DATA EXTRACT:
# # #

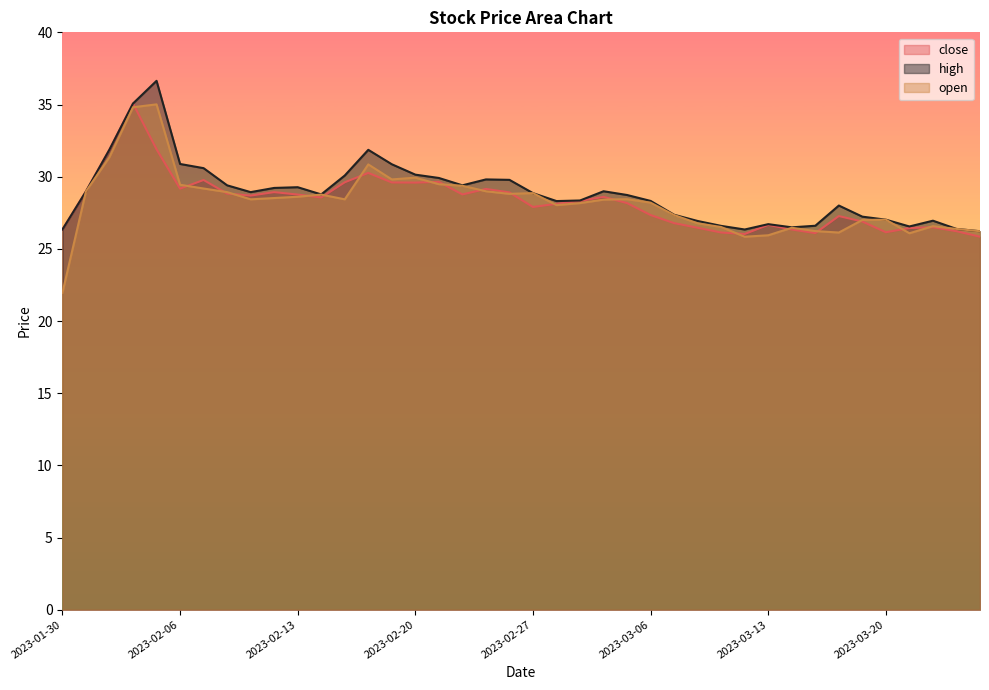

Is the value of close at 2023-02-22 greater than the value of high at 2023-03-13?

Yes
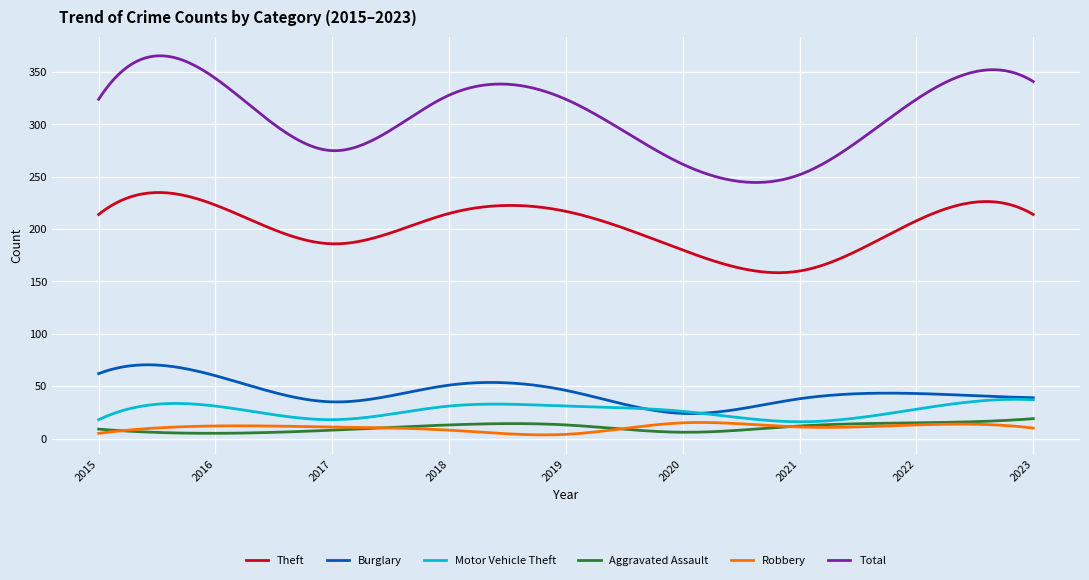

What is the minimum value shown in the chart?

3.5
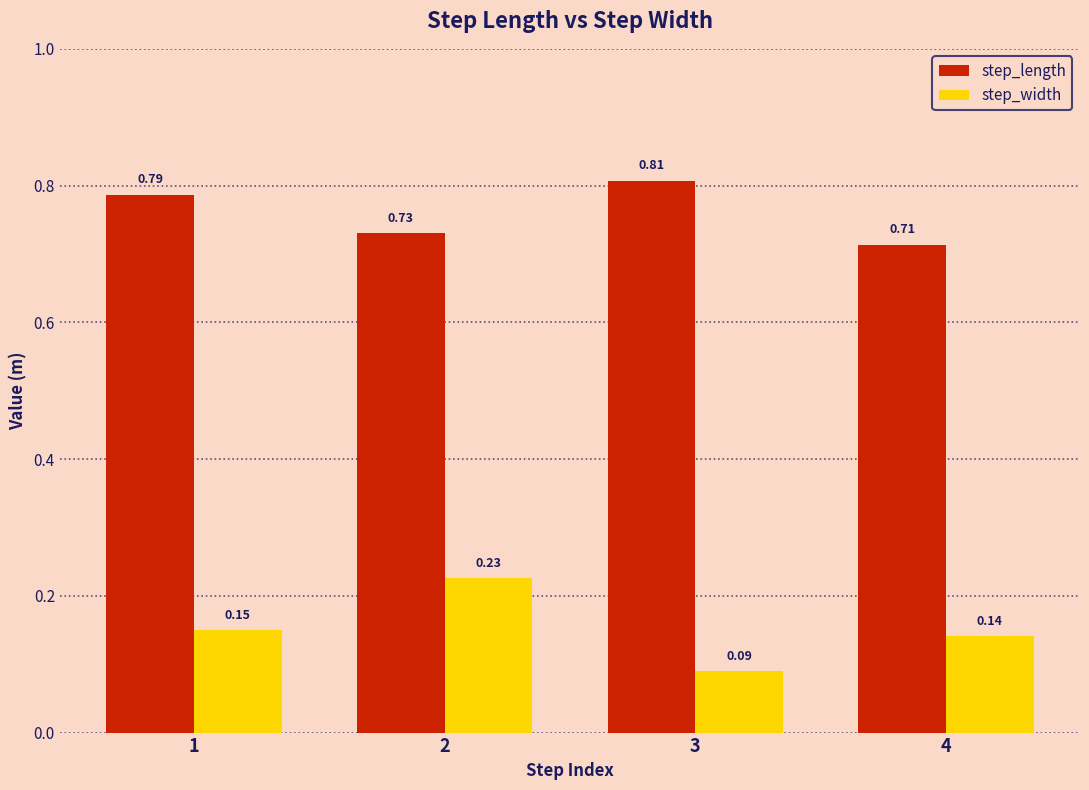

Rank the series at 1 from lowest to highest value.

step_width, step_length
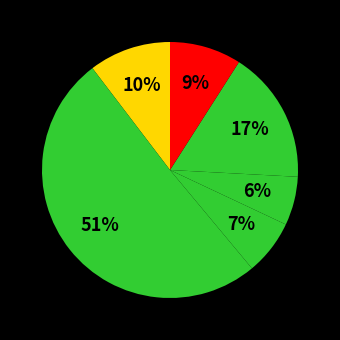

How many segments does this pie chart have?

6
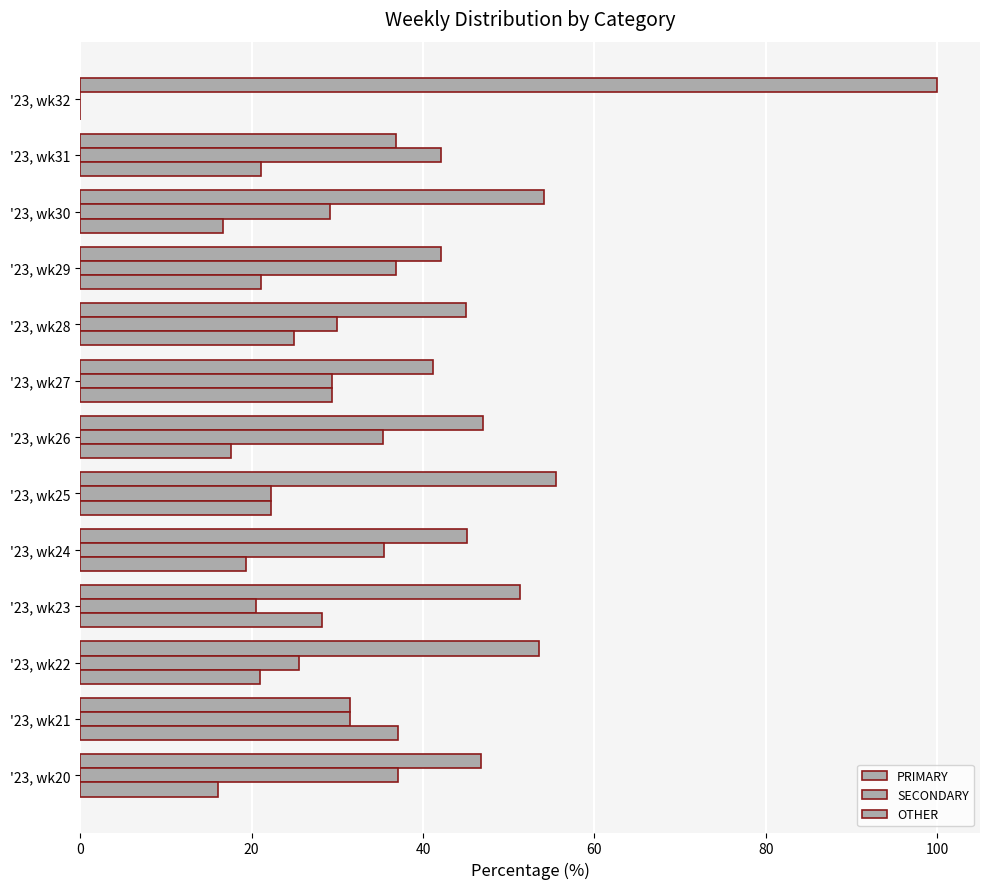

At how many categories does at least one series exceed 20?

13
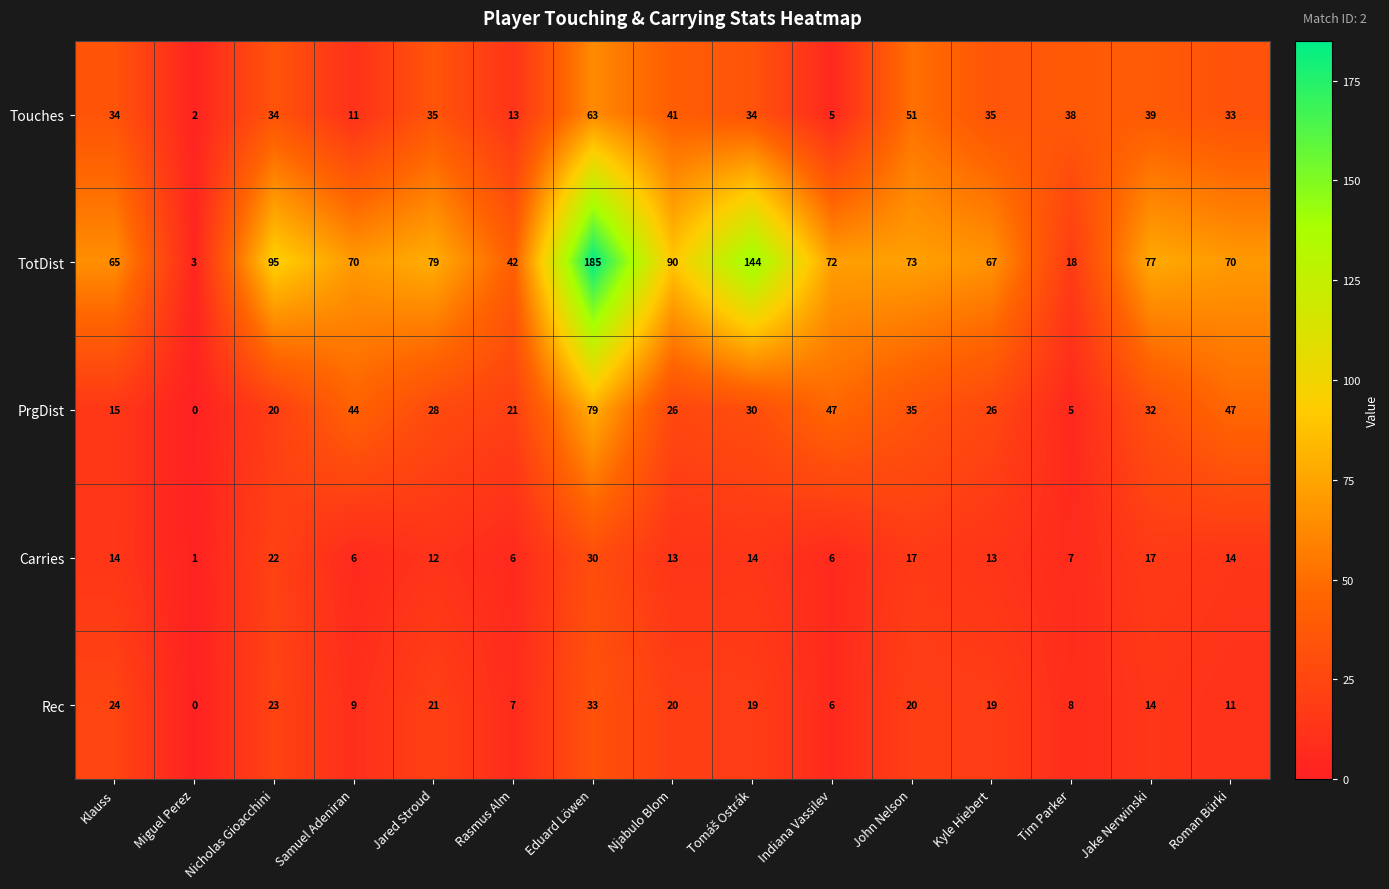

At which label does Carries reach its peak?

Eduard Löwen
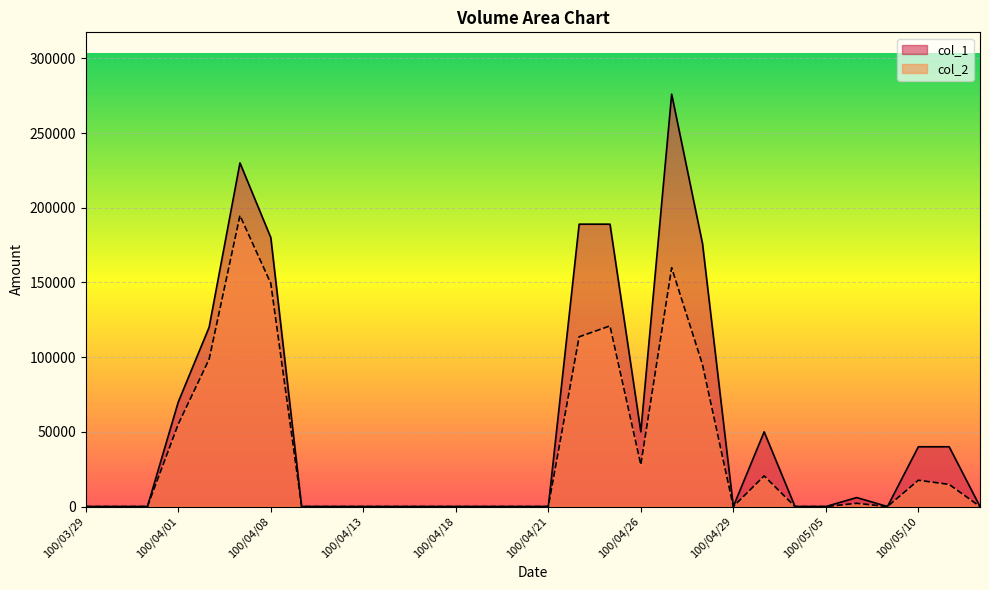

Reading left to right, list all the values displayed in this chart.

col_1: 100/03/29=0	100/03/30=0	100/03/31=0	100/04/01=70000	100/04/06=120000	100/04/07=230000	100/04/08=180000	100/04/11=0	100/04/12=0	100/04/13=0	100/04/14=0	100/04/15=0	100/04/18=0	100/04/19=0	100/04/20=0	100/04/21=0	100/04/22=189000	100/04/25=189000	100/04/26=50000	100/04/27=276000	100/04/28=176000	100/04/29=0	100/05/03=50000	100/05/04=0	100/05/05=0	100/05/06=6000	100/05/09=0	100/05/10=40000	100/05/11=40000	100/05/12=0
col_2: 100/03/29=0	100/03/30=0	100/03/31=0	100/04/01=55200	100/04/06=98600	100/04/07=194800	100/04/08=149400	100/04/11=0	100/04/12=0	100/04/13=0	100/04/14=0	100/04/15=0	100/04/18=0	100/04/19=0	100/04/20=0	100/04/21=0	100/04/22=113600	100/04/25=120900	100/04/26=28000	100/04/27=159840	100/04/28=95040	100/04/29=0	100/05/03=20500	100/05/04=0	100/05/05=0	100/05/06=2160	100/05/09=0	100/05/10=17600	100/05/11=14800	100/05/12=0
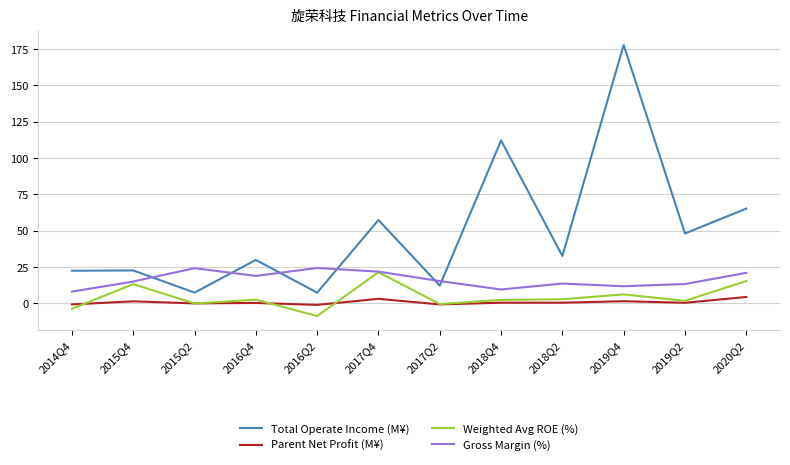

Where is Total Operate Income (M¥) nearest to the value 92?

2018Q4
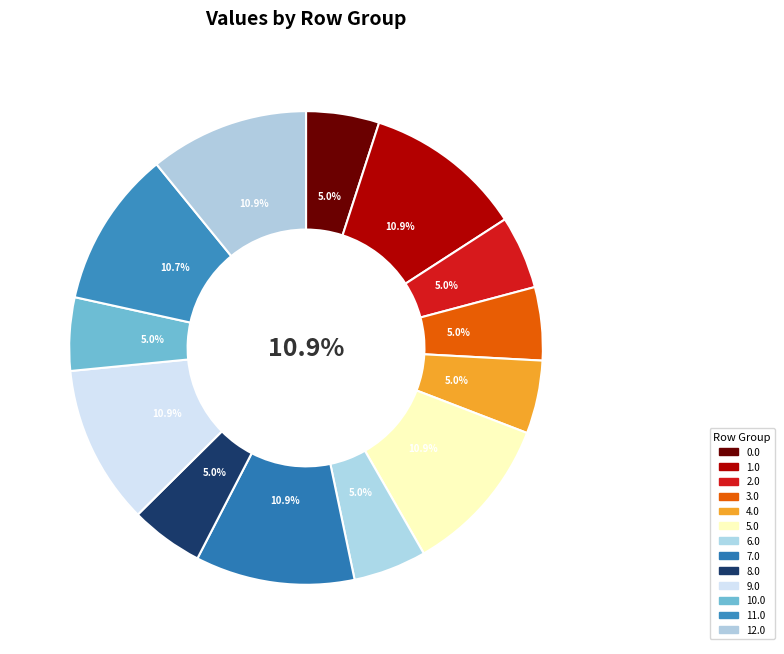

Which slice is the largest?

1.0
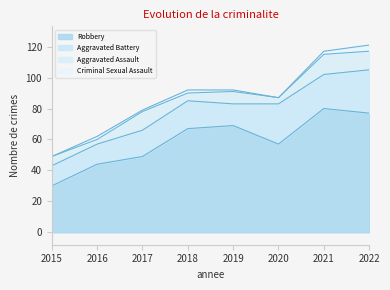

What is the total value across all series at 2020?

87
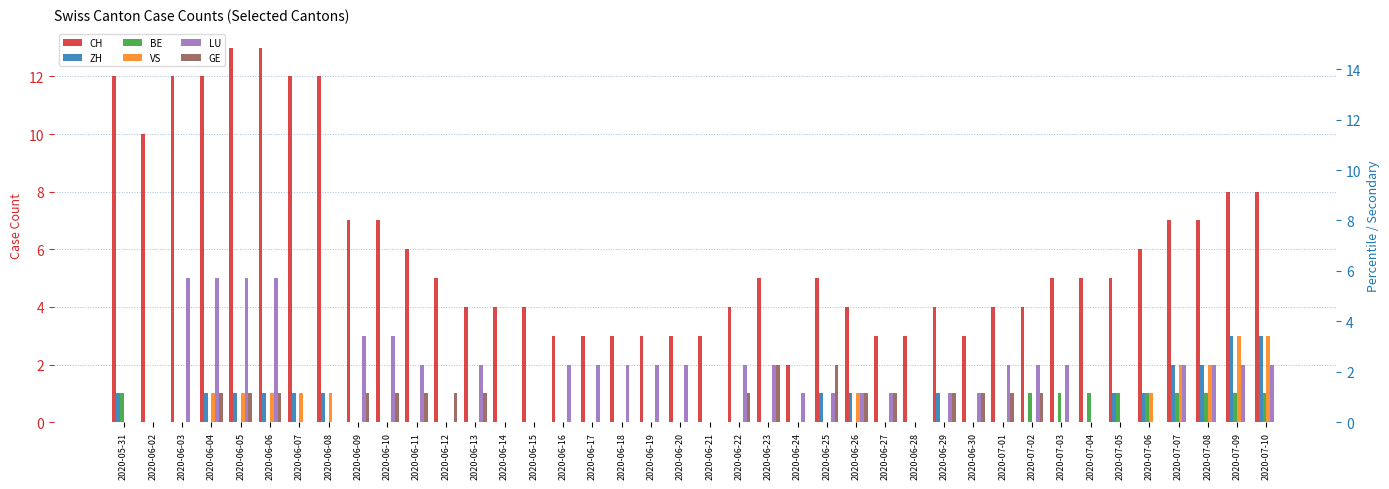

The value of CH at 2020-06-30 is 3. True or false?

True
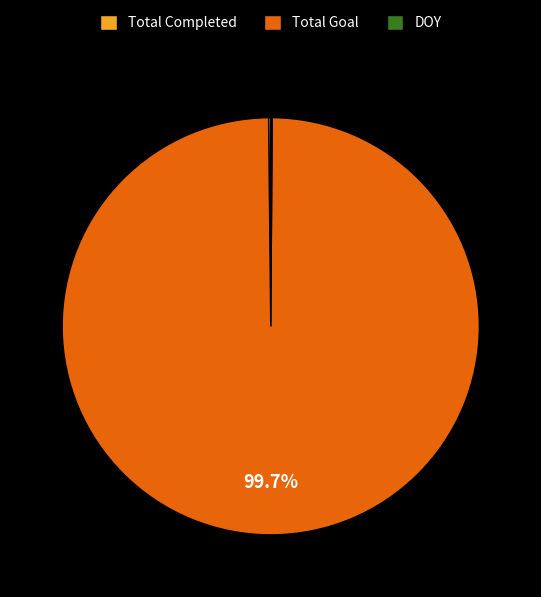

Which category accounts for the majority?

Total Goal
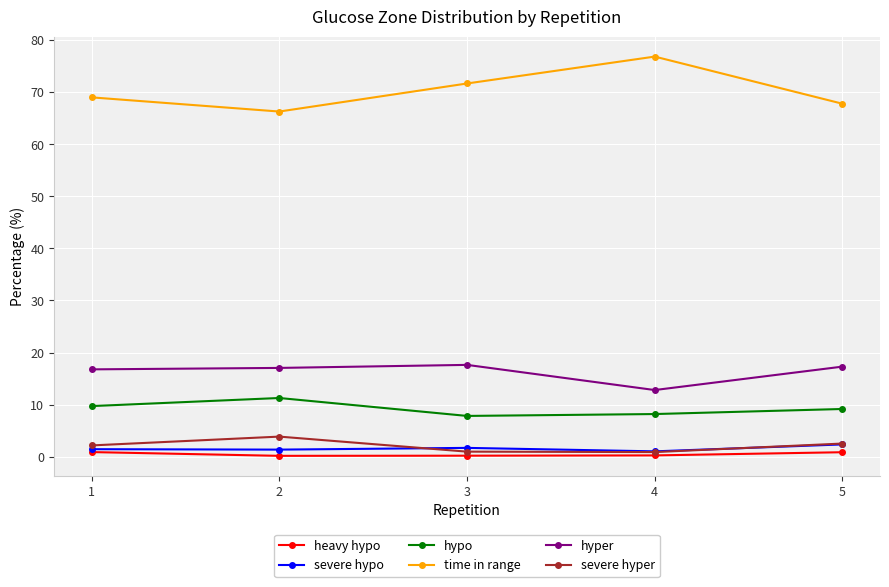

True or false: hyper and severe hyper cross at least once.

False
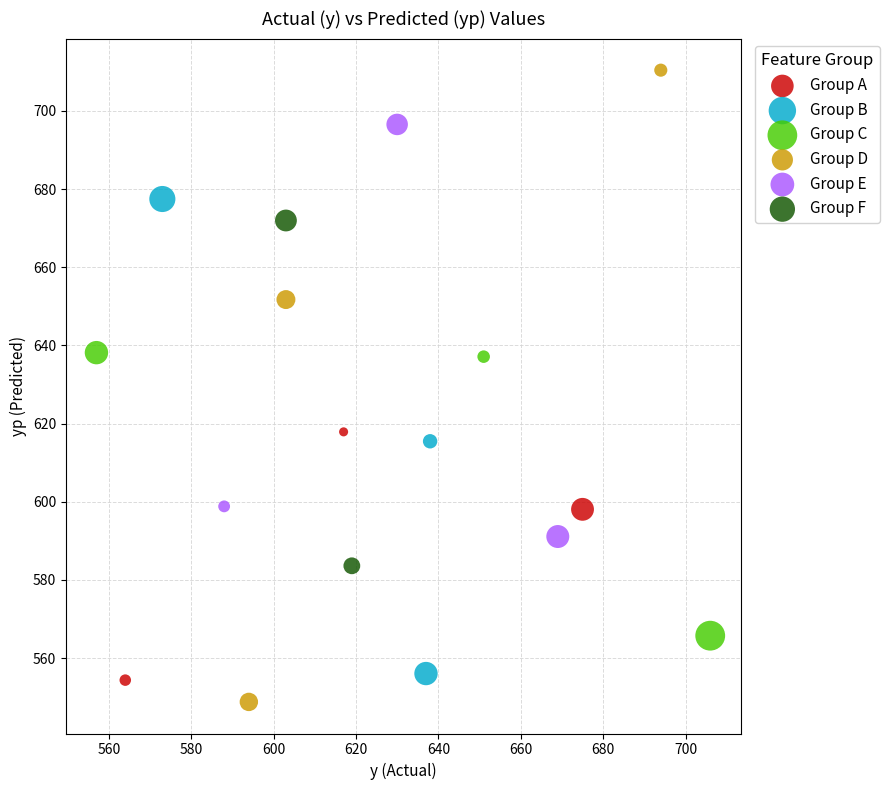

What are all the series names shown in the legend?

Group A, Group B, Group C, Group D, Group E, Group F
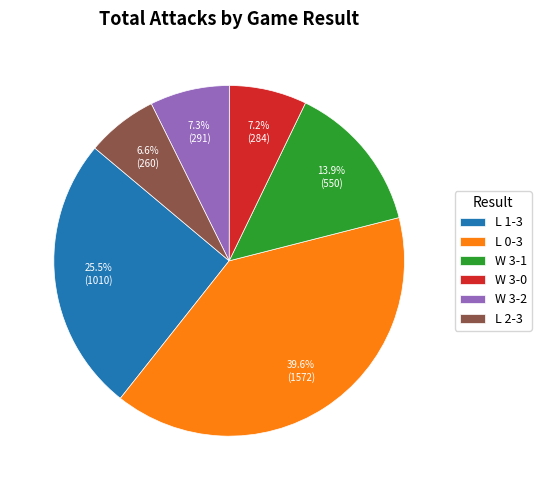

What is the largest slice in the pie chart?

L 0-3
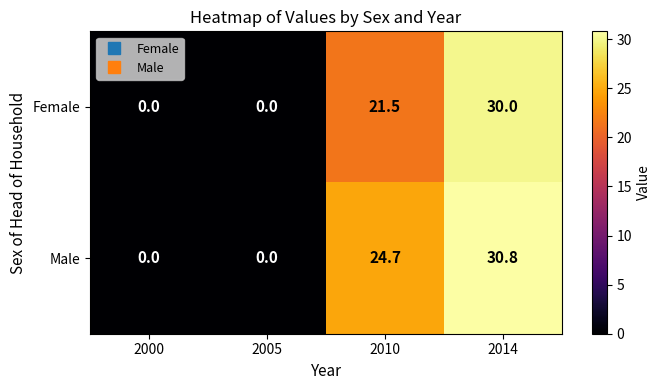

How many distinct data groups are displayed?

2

# # #

ACTIVITY: Copy all of the lines above, substituting "circle graph" for "pie chart" and changing nothing else. Omit the pictures from your copy.

SOLUTION TO THIS TASK:
Is the value of close at 2023-02-22 greater than the value of high at 2023-03-13?

Yes

What is the minimum value shown in the chart?

3.5

Rank the series at 1 from lowest to highest value.

step_width, step_length

How many segments does this circle graph have?

6

At how many categories does at least one series exceed 20?

13

At which label does Carries reach its peak?

Eduard Löwen

Reading left to right, list all the values displayed in this chart.

col_1: 100/03/29=0	100/03/30=0	100/03/31=0	100/04/01=70000	100/04/06=120000	100/04/07=230000	100/04/08=180000	100/04/11=0	100/04/12=0	100/04/13=0	100/04/14=0	100/04/15=0	100/04/18=0	100/04/19=0	100/04/20=0	100/04/21=0	100/04/22=189000	100/04/25=189000	100/04/26=50000	100/04/27=276000	100/04/28=176000	100/04/29=0	100/05/03=50000	100/05/04=0	100/05/05=0	100/05/06=6000	100/05/09=0	100/05/10=40000	100/05/11=40000	100/05/12=0
col_2: 100/03/29=0	100/03/30=0	100/03/31=0	100/04/01=55200	100/04/06=98600	100/04/07=194800	100/04/08=149400	100/04/11=0	100/04/12=0	100/04/13=0	100/04/14=0	100/04/15=0	100/04/18=0	100/04/19=0	100/04/20=0	100/04/21=0	100/04/22=113600	100/04/25=120900	100/04/26=28000	100/04/27=159840	100/04/28=95040	100/04/29=0	100/05/03=20500	100/05/04=0	100/05/05=0	100/05/06=2160	100/05/09=0	100/05/10=17600	100/05/11=14800	100/05/12=0

Where is Total Operate Income (M¥) nearest to the value 92?

2018Q4

Which slice is the largest?

1.0

What is the total value across all series at 2020?

87

The value of CH at 2020-06-30 is 3. True or false?

True

Which category accounts for the majority?

Total Goal

True or false: hyper and severe hyper cross at least once.

False

What are all the series names shown in the legend?

Group A, Group B, Group C, Group D, Group E, Group F

What is the largest slice in the circle graph?

L 0-3

How many distinct data groups are displayed?

2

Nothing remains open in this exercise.